A little more than one out of three growers surveyed currently store water on-site, with most (68 percent) using containment ponds and 36 percent using tanks or cisterns (see Figure 1).

The main reasons growers listed for storing water were to have water available during droughts, as well as to be able to maintain volume and flow rates for daily irrigation.

Although water storage does remove land from production, it provides water security for your operation. Having on-site storage is a relatively inexpensive “insurance policy,” compared with the loss of plants due to lack of water or the expense associated with trucking water in from outside the operation. One operation in Maryland spent nearly $100,000 in 2007 to truck in water to save more than $1 million worth of inventory during an extended drought. This drought resulted in many mid-Atlantic growers — including the aforementioned Maryland grower — installing containment ponds in an effort to prevent future water shortages.

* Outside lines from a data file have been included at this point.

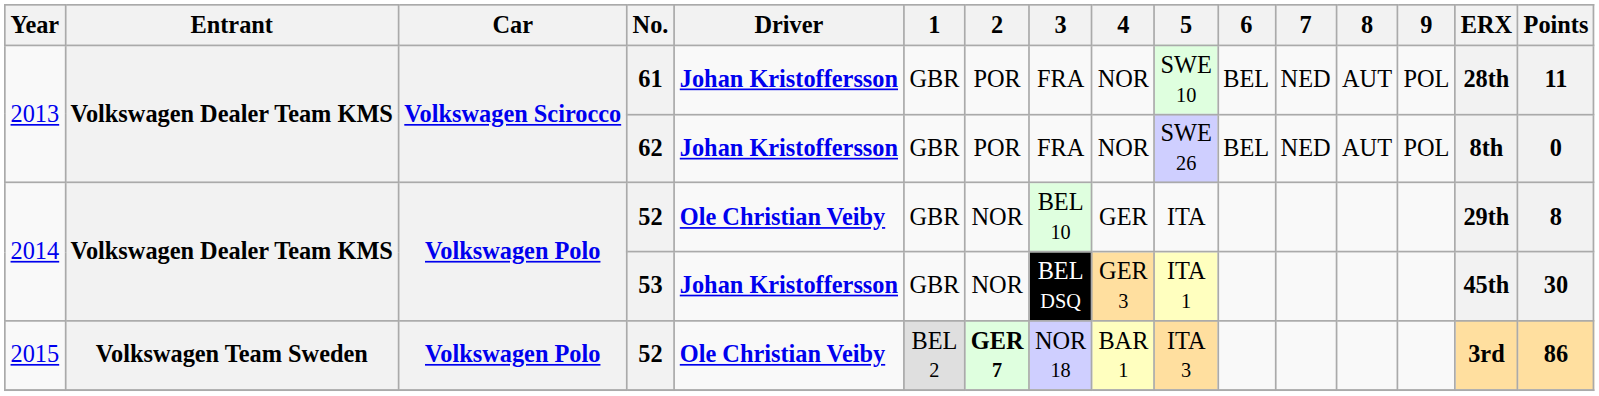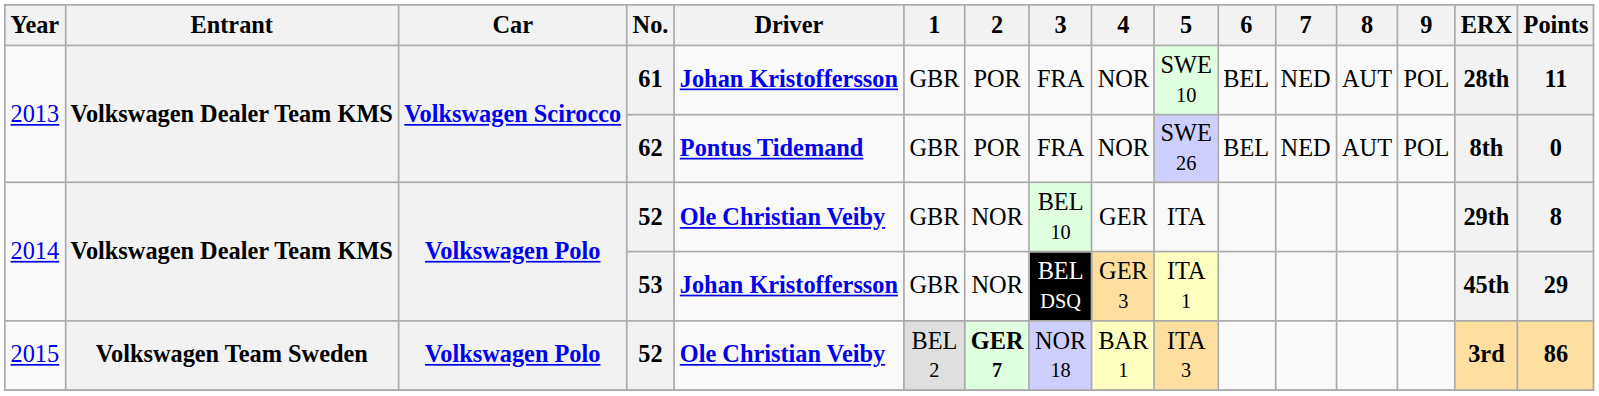62 | Driver: Johan Kristoffersson -> Pontus Tidemand
53 | Points: 30 -> 29
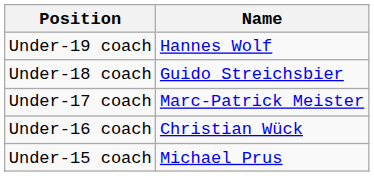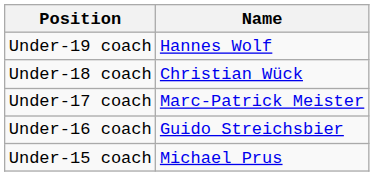Under-18 coach | Name: Guido Streichsbier -> Christian Wück
Under-16 coach | Name: Christian Wück -> Guido Streichsbier
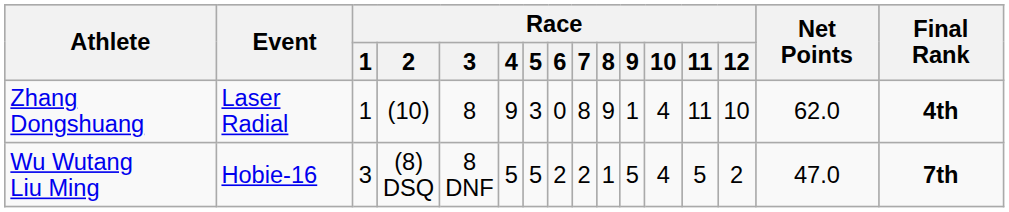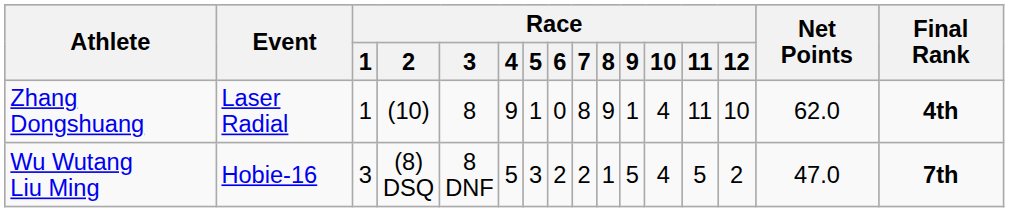Zhang Dongshuang | Race / 5: 3 -> 1
Wu Wutang Liu Ming | Race / 5: 5 -> 3
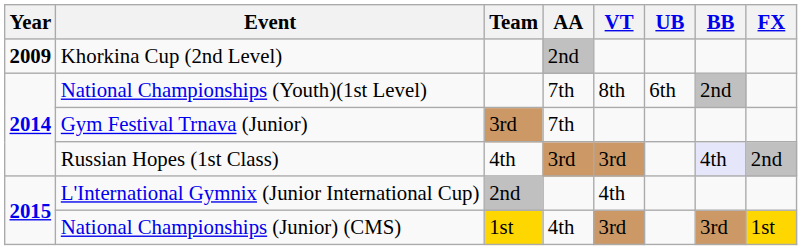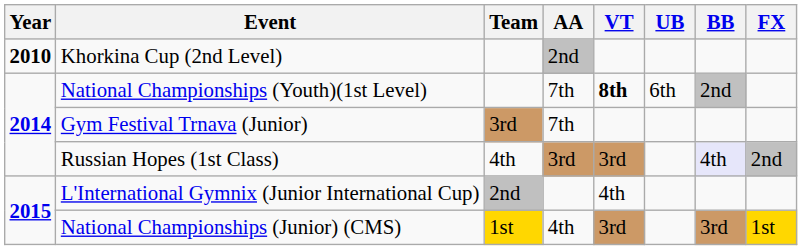Khorkina Cup (2nd Level) | Year: 2009 -> 2010
National Championships (Youth)(1st Level) | VT: normal -> bold
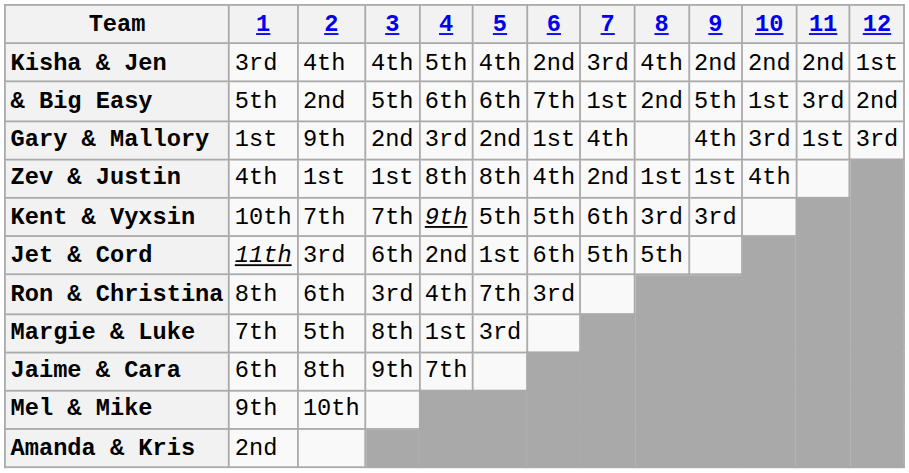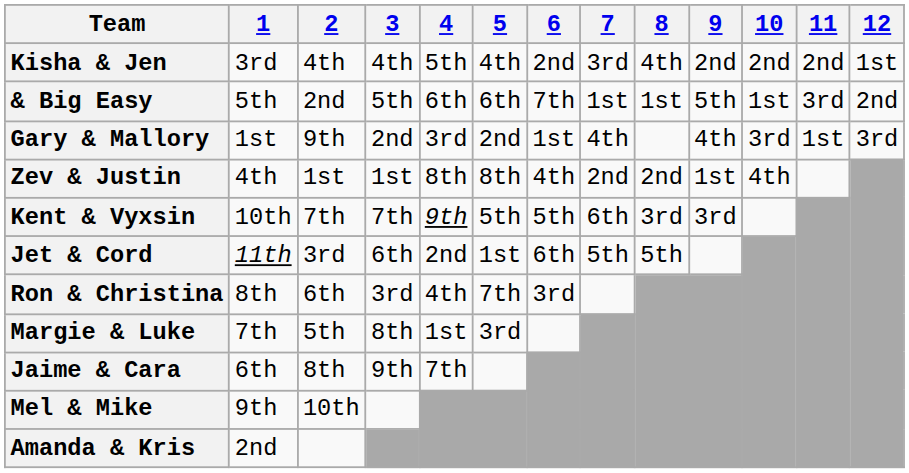& Big Easy | 8: 2nd -> 1st
Zev & Justin | 8: 1st -> 2nd
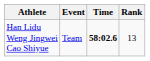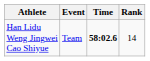Han Lidu Weng Jingwei Cao Shiyue | Rank: 13 -> 14
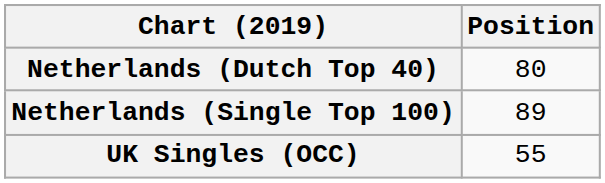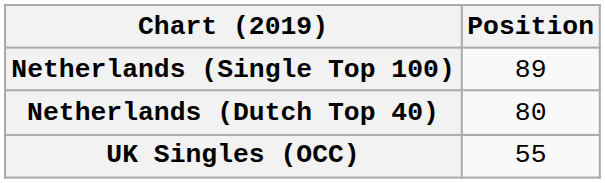rows swapped: Netherlands (Dutch Top 40) <-> Netherlands (Single Top 100)
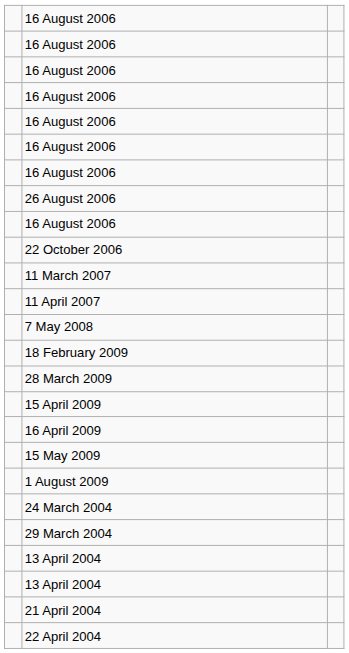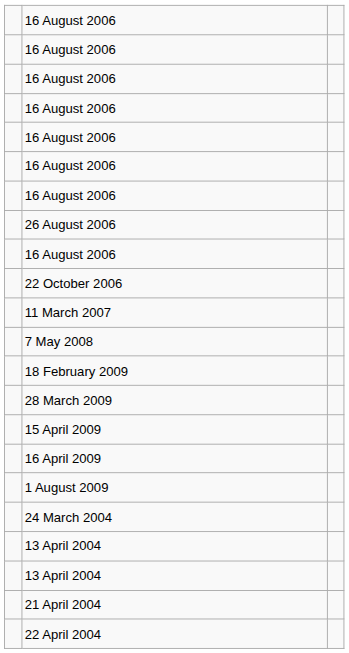- row: 11 April 2007
- row: 15 May 2009
- row: 29 March 2004
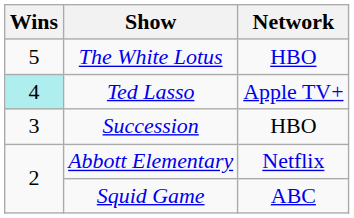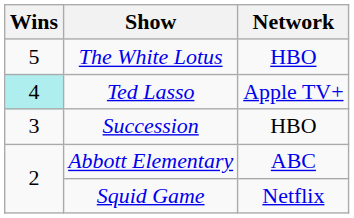Abbott Elementary | Network: Netflix -> ABC
Squid Game | Network: ABC -> Netflix
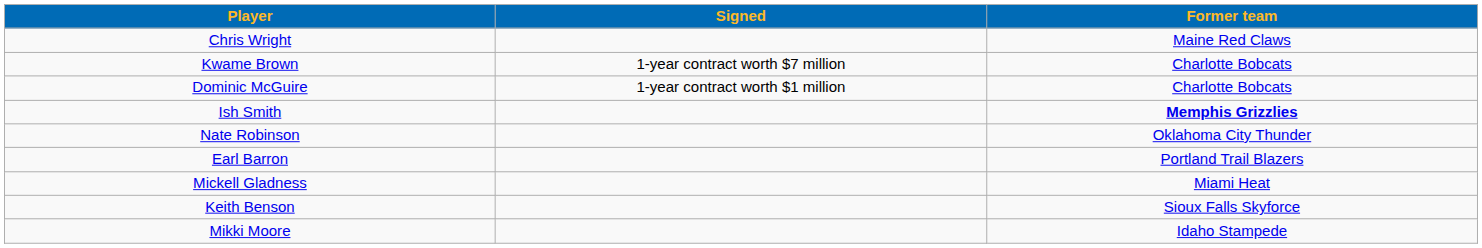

When asked about the most cost-effective way to obtain more water for their operation, more than half of growers surveyed would drill an additional well. Other options were to install containment ponds (30 percent), add rainwater collection (21 percent) or implement storage tanks (17 percent) (see Figure 2).

While adding a well might seem to be the most cost-effective option, groundwater resources are already being limited by increased urban withdrawal/demand, reduced permit volumes by state agencies, and increased cost/taxes on pumping. For these reasons, surface-water capture and storage is becoming more economically viable for a wide range of growers.


John Majsztrik is a post-doctorate researcher at the University of Maryland, Sarah White is assistant professor, Nursery Extension Specialist at Clemson University, Jim Owen is assistant professor, Nursery Crops Virginia Polytechnic Institute and State University (Virginia Tech), and John Lea-Cox is professor and nursery research extension specialist at the University of Maryland.